This Repo contain coursework and final project for the Data Engineering Zoomcamp by DataTalks.Club (Cohort 2026).
The Data Engineering Zoomcamp is a free course covering the fundamentals of data engineering — from containerization and infrastructure-as-code to batch and stream processing.

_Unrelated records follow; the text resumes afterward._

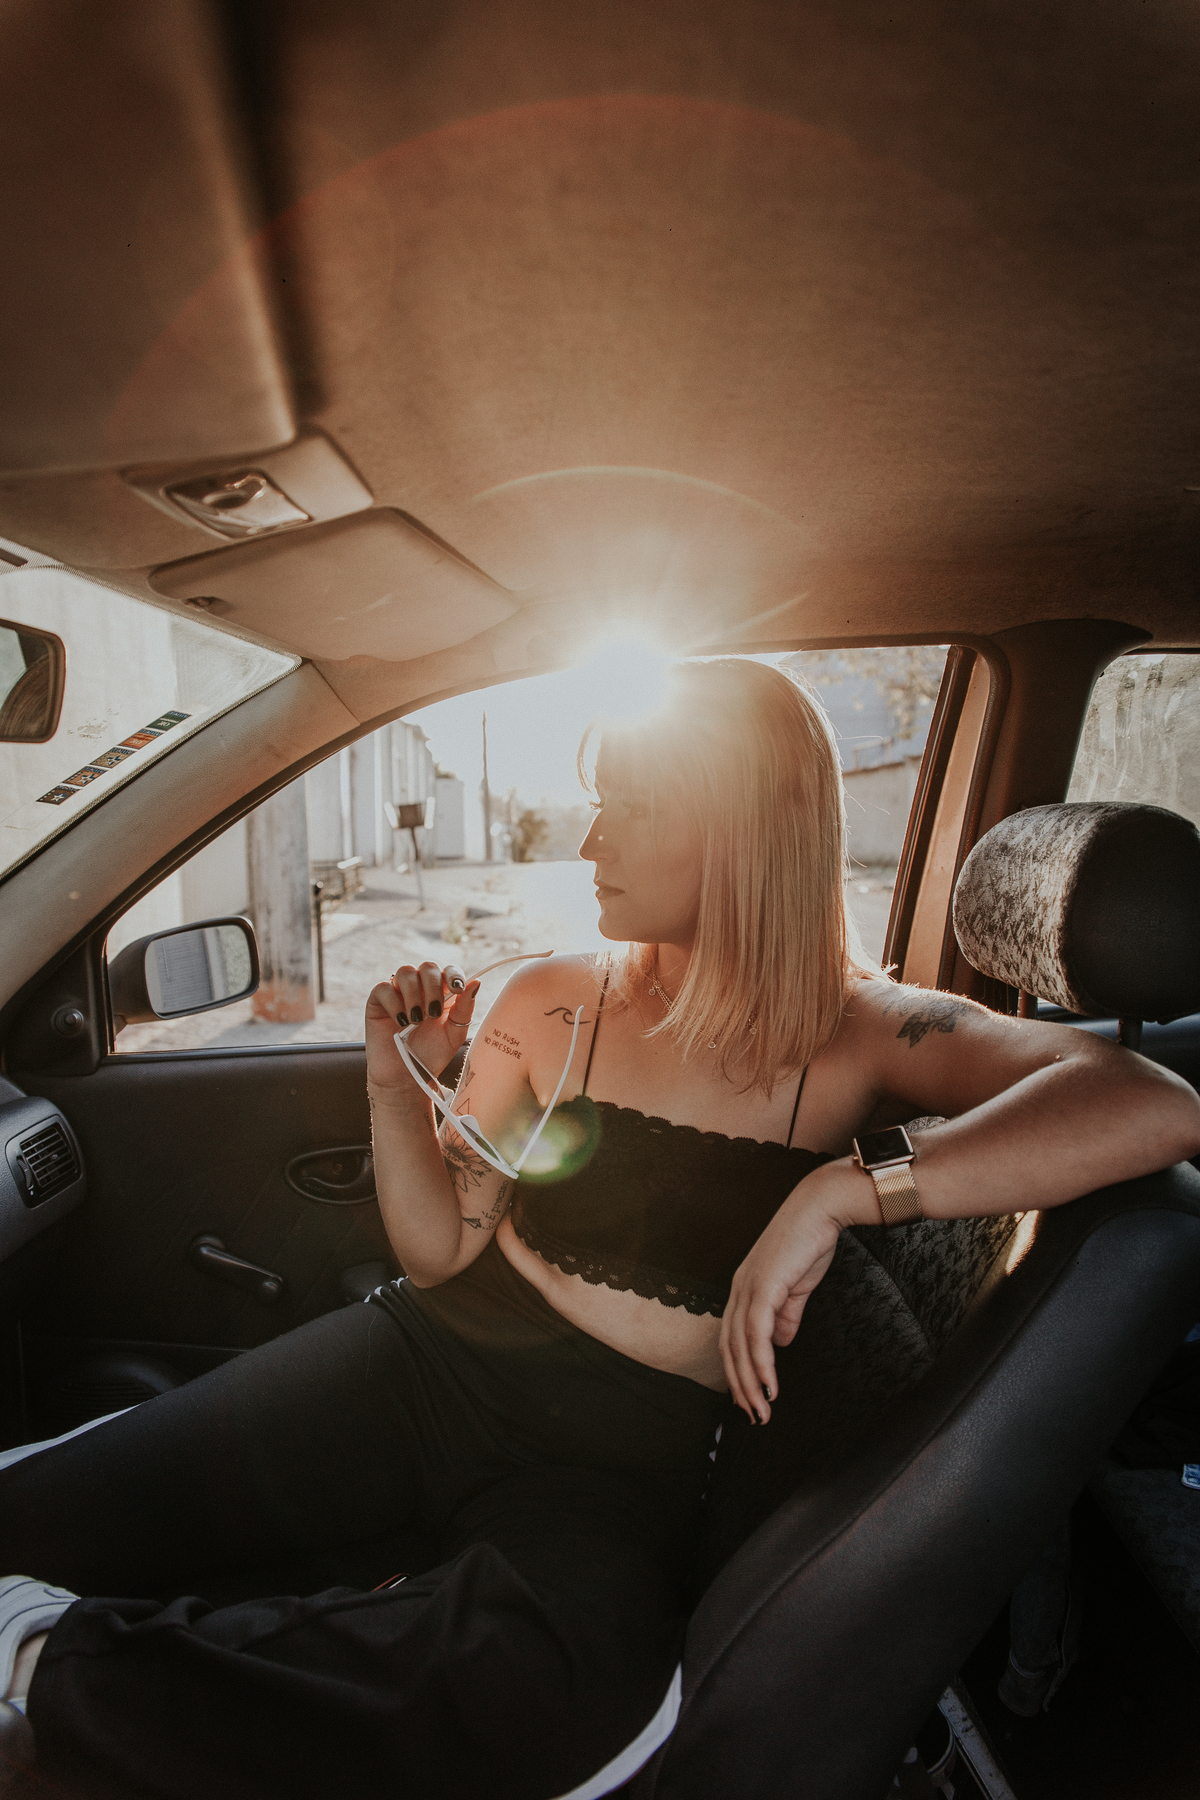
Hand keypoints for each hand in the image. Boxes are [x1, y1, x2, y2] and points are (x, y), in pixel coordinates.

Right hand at [366, 961, 480, 1092]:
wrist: (405, 1077)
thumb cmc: (431, 1055)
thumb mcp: (454, 1034)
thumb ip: (464, 1008)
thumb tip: (476, 982)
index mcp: (442, 993)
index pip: (449, 971)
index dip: (453, 974)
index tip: (457, 989)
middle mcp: (420, 989)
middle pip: (427, 967)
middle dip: (433, 987)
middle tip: (433, 1013)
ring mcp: (398, 993)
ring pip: (405, 972)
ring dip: (414, 995)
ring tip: (416, 1020)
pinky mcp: (378, 1002)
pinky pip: (384, 988)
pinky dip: (394, 1003)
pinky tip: (400, 1021)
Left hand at [720, 1165, 854, 1424]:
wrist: (821, 1208)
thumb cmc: (810, 1241)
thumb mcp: (796, 1285)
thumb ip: (787, 1313)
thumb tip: (781, 1342)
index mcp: (744, 1288)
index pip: (732, 1338)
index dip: (738, 1370)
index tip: (750, 1397)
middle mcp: (739, 1288)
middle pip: (729, 1347)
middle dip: (740, 1385)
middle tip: (753, 1415)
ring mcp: (748, 1287)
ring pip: (740, 1345)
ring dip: (750, 1382)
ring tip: (762, 1410)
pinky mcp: (764, 1286)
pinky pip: (757, 1333)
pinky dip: (761, 1362)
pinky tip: (769, 1384)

It is taught by Alexey Grigorev and the DataTalks.Club team.
| Area | Tools |
|---|---|
| Containerization | Docker, Docker Compose |
| Infrastructure as Code | Terraform (GCP & AWS) |
| Workflow Orchestration | Kestra |
| Data Ingestion | dlt (data load tool) |
| Data Warehouse | BigQuery, DuckDB |
| Cloud Storage | AWS S3 (Parquet, partitioned) |
| Analytics Engineering | dbt |
| Data Platforms | Bruin |
| Batch Processing | Apache Spark |
| Stream Processing | Apache Kafka, Apache Flink |
| Dashboard | Streamlit, Plotly |
| Language | Python, SQL |
All homework solutions for each module are in the cohorts/2026/ directory:
| Module | Topic | Homework |
|---|---|---|
| 1 | Docker & Terraform | |
| 2 | Workflow Orchestration (Kestra) | |
| 3 | Data Warehouse (BigQuery) | |
| 4 | Analytics Engineering (dbt) | |
| 5 | Data Platforms (Bruin) | |
| 6 | Batch Processing (Spark) | |
| 7 | Stream Processing (Kafka & Flink) | |
| Workshop 1 | Data Ingestion with dlt |
An end-to-end data engineering pipeline analyzing ~168,000 global earthquake events (2020–2025) from the USGS Earthquake Hazards Program, with cloud infrastructure on AWS and an interactive Streamlit dashboard.
USGS API ──► CSV (Data Lake + S3) ──► DuckDB + S3 Parquet (Warehouse) ──► dbt ──► Streamlit
▲
Terraform (AWS IaC)
- Cloud Infrastructure — Terraform provisions AWS S3 buckets (data lake + warehouse) with versioning & lifecycle policies
- Ingestion — Fetches earthquake data from the USGS REST API in quarterly chunks; uploads to S3 data lake
- Warehouse — Loads into DuckDB with sorted tables for zone-map optimization; exports partitioned Parquet to S3
- Transformations — dbt staging + fact table + 3 mart models; 15 schema tests (all passing)
- Dashboard — 4 interactive tiles: temporal trends, magnitude distribution, top regions, global earthquake map
- Orchestration — Makefile runs the full pipeline (
make all) + infra (make infra-up) + dashboard (make dashboard)
| Tile | Description |
|---|---|
| 📈 Earthquake Activity Over Time | Monthly count colored by avg magnitude |
| 📊 Magnitude Distribution | Pie + stacked bar (Minor → Great) |
| 🏔️ Top Active Regions | 20 most earthquake-prone regions |
| 🗺️ Global Earthquake Map | Interactive scatter geo with 5,000 sampled events |
cd earthquake-analytics
pip install -r requirements.txt
make infra-up # (optional) provision AWS S3
make all # Run full pipeline (ingest → load → transform)
make dashboard # Launch Streamlit dashboard.
├── home/ # Homework solutions for each module
│ ├── 01/
│ ├── 02/
│ ├── 03/
│ ├── 04/
│ ├── 05/
│ ├── 06/
│ ├── 07/
│ └── workshop/
├── earthquake-analytics/ # Final project
│ ├── pipeline/ # Ingestion & warehouse loading
│ ├── dbt_earthquake/ # dbt models & tests
│ ├── dashboard/ # Streamlit app
│ ├── terraform/ # AWS S3 infrastructure (IaC)
│ └── Makefile # Pipeline orchestration
├── 01-docker-terraform/ # Course material (modules 1-7)
├── 02-workflow-orchestration/
├── ...
└── README.md
Thanks to Alexey Grigorev and the entire DataTalks.Club team for offering this incredible course for free. Special thanks to all the instructors and the community on Slack for their support throughout the cohort.